Tip: If the model dropdown is empty, type the model name you want and use it for a successful generation. Once that variant reaches
ready, the server can start suggesting that model later.
Why Provider And Model Create Separate Variants
Provider and model are part of how docsfy stores and identifies generated output:
return (
PROJECTS_DIR
/ safe_owner
/ _validate_name(name)
/ branch
/ ai_provider
/ ai_model
)
That is why the same repository can have different outputs for different providers, models, and branches. It is also why docs URLs and download endpoints include branch, provider, and model.
Without force, docsfy can reuse work from the newest ready variant even if that variant was generated with a different provider or model. On same-commit switches, it can reuse cached pages or even the already-rendered site.
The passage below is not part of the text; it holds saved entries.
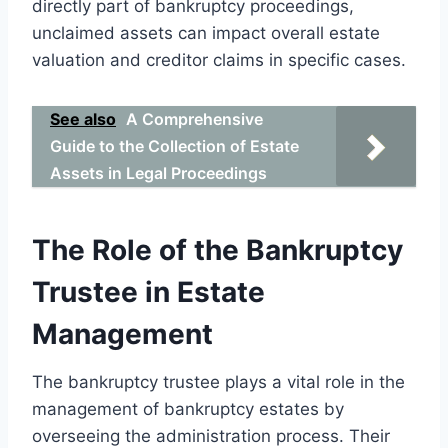
directly part of bankruptcy proceedings,
unclaimed assets can impact overall estate
valuation and creditor claims in specific cases.
See also
A Comprehensive
Guide to the Collection of Estate
Assets in Legal Proceedings
The Role of the Bankruptcy
Trustee in Estate
Management
The bankruptcy trustee plays a vital role in the
management of bankruptcy estates by
overseeing the administration process. Their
With force, it does a fresh run and keeps existing variants in place.
Note: If you are comparing providers side by side, use a forced regeneration when you want a clean rerun rather than reuse from the newest ready variant.
Setup Checklist
- Install the provider CLI you want to use on the machine that runs
docsfy-server. - Make sure the server user can run that CLI from
PATH. - Authenticate the provider CLI as that same user, with the same
HOME. - Set sensible defaults for
AI_PROVIDER,AI_MODEL, andAI_CLI_TIMEOUT. - Keep
ADMIN_KEYand provider credentials separate in your mental model and in your deployment. - Expect the provider dropdown to exist even before the provider is actually usable.
- If model suggestions are empty, type the model name manually.
- If generation fails quickly, check provider CLI availability and login state before you troubleshoot the repository itself.